Haile Gebrselassie has a problem.
You wouldn’t know it from a quick glance at his famous face, which is fixed with the beguiling smile that has accompanied him on a career that has touched heights that no other athlete has managed.
This is a man who broke 23 separate world records, collected two Olympic gold medals and earned four world titles.
He bestrode the track and the streets of famous marathons in Berlin, New York and Chicago and has now carried that success into the world of business, where he is one of the chief drivers of a resurgent Ethiopian economy that is creating millionaires faster than any other country in Africa.
But as he explains over delicious, jet-black coffee strong enough to wipe out the hazy affects of altitude, he can’t answer his phone right now. To prove the point, when his iPhone trills, he takes a quick look and sets it back down on the table in the small office that overlooks one of the busiest roads in Addis Ababa, Ethiopia’s bustling, frenetic and endearingly chaotic capital city.
“If I don’t know the number, I won’t answer.
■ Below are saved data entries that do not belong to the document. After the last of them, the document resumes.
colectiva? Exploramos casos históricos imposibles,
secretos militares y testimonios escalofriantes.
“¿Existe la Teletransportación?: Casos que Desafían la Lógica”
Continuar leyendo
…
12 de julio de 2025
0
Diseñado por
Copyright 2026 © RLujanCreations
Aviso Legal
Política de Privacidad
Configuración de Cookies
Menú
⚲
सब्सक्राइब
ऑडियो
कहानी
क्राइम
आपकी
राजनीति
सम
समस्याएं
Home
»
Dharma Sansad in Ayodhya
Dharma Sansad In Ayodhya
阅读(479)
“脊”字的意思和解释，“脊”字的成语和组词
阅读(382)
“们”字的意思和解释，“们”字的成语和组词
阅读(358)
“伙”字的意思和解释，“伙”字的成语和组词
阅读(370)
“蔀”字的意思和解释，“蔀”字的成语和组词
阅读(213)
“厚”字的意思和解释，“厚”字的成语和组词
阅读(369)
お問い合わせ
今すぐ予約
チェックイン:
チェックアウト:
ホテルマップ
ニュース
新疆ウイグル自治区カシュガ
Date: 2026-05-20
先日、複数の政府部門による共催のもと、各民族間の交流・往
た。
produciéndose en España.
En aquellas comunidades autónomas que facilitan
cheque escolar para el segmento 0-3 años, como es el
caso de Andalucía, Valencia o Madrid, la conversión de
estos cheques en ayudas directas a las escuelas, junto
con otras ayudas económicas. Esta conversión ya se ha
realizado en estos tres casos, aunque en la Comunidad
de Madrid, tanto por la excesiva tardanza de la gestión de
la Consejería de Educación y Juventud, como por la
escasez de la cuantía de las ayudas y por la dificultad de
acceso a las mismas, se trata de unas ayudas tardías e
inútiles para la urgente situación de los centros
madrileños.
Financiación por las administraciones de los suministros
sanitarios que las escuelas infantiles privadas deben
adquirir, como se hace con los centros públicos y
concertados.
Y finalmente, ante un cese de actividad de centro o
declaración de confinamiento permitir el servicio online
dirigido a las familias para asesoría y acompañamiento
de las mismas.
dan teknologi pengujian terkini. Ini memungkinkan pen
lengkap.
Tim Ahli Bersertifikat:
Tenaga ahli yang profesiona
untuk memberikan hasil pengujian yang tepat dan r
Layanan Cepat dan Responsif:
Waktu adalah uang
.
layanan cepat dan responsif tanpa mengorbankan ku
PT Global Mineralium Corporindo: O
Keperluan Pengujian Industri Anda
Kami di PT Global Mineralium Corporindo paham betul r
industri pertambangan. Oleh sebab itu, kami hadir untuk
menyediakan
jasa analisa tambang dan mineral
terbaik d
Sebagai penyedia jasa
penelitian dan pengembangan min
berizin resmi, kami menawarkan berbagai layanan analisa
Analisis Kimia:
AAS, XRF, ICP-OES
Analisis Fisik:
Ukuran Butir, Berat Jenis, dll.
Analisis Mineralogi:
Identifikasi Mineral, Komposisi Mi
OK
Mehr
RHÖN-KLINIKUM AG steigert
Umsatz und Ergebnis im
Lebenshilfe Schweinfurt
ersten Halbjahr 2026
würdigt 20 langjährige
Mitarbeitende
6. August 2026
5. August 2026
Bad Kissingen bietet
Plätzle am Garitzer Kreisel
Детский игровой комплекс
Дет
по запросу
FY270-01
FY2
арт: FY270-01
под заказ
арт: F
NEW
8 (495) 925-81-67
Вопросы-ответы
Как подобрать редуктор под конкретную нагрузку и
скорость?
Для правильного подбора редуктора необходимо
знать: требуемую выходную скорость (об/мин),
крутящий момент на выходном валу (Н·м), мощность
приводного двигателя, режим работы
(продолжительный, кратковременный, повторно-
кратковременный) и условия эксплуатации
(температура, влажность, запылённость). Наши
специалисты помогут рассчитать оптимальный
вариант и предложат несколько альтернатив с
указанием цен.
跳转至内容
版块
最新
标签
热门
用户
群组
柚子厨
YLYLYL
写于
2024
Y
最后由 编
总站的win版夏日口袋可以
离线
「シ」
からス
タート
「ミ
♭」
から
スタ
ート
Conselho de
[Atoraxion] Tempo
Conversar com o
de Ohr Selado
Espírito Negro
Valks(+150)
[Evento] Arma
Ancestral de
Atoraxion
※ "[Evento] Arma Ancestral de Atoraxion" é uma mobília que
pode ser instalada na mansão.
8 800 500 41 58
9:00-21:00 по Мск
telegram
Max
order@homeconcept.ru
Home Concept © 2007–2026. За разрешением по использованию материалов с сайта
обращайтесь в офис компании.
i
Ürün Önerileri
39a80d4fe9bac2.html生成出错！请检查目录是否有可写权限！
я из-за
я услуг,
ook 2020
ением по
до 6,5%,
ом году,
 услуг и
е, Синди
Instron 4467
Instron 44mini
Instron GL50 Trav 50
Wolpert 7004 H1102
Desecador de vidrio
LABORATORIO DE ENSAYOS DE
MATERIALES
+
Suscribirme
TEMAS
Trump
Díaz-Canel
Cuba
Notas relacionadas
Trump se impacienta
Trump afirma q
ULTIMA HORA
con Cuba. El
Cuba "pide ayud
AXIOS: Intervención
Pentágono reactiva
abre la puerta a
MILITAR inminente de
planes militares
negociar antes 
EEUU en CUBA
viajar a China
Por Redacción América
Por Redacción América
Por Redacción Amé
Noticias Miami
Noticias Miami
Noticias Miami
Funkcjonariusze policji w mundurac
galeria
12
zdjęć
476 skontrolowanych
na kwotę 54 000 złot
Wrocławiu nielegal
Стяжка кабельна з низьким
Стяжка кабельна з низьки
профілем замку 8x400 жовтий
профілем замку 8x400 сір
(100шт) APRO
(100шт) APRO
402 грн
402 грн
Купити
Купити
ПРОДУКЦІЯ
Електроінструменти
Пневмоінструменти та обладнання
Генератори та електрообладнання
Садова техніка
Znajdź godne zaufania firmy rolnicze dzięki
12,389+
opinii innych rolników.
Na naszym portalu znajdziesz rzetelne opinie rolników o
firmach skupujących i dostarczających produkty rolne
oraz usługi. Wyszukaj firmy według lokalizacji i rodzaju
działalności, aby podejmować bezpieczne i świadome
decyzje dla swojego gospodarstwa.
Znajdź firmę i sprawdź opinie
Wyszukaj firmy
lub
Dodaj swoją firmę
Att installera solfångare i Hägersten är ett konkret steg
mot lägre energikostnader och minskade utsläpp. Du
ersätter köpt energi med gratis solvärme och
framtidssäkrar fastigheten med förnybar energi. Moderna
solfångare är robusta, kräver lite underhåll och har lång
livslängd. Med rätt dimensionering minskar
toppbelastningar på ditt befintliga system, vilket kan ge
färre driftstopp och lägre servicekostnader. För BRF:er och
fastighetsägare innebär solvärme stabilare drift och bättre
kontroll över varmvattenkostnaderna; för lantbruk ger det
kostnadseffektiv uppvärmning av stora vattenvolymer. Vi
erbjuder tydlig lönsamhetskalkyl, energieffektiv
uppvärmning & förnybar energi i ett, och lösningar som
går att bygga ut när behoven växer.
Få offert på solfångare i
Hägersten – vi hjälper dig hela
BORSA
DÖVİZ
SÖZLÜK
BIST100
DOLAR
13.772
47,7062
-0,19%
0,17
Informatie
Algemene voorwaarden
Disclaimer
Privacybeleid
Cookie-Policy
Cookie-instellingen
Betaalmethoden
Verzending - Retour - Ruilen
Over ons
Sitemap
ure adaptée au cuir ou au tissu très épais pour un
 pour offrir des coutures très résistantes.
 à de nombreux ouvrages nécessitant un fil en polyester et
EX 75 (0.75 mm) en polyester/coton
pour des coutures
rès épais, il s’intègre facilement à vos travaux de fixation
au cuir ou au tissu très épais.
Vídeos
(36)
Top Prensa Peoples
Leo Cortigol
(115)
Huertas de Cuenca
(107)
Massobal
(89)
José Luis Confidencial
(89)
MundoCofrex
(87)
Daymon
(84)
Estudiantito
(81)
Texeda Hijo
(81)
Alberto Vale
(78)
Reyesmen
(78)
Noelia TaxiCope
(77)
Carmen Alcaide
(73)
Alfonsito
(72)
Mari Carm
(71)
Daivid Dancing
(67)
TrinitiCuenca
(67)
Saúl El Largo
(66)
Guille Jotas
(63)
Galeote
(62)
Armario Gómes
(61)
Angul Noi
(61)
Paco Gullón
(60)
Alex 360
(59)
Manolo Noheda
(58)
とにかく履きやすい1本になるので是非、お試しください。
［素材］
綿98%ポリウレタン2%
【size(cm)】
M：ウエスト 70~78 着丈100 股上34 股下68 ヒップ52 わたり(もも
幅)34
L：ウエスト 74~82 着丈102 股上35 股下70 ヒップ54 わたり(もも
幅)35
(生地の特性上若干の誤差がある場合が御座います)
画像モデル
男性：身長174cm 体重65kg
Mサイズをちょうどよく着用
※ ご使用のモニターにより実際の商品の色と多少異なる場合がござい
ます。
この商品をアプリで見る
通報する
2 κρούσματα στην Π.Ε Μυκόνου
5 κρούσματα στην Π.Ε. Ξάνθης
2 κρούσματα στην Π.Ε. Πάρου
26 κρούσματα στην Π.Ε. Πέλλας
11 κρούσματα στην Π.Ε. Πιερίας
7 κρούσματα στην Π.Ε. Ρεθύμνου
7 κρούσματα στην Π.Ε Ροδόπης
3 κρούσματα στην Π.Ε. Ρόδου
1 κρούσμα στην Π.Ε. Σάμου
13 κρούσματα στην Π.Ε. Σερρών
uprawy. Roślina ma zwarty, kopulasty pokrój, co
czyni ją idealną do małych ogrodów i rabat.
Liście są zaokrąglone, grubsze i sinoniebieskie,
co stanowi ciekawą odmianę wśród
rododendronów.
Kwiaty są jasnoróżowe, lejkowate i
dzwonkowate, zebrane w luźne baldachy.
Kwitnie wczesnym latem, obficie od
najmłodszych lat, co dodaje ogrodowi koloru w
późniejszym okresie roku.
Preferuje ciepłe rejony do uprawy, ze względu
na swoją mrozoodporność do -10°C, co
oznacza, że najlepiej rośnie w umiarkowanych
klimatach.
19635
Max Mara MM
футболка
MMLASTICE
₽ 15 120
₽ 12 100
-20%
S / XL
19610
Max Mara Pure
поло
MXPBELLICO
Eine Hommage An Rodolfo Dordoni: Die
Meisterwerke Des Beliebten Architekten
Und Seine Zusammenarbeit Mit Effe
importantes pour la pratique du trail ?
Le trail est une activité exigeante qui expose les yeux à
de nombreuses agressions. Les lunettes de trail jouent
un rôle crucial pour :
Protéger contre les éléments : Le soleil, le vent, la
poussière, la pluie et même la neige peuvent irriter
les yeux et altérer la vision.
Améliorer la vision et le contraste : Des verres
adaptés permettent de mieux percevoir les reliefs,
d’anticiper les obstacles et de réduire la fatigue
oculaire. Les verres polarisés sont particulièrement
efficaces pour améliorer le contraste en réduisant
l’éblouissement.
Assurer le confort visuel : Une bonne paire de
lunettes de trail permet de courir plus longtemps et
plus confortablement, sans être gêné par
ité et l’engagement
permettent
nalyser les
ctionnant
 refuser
You know why?” he asks. “Because government ministers will ring me up and say ‘Haile – I need a ticket for the big run on Sunday!’”
Hearing this story is the perfect introduction to the Great Ethiopia Run – the colourful, barmy and brilliant little brother of our own beloved Great North Run.
Last Sunday I was invited to Ethiopia to take part in this 10k event, and line up alongside the 37,000 other hopefuls desperate to make it to the Jan Meda sports ground in downtown Addis.
Why? Well, the Great Ethiopia Run goes way back with the North East. The first kernel of an idea came when local girl Abi Masefield, a gym friend of the great Gebrselassie, mentioned the possibility about creating an African equivalent of our own famous half-marathon from Newcastle to South Shields.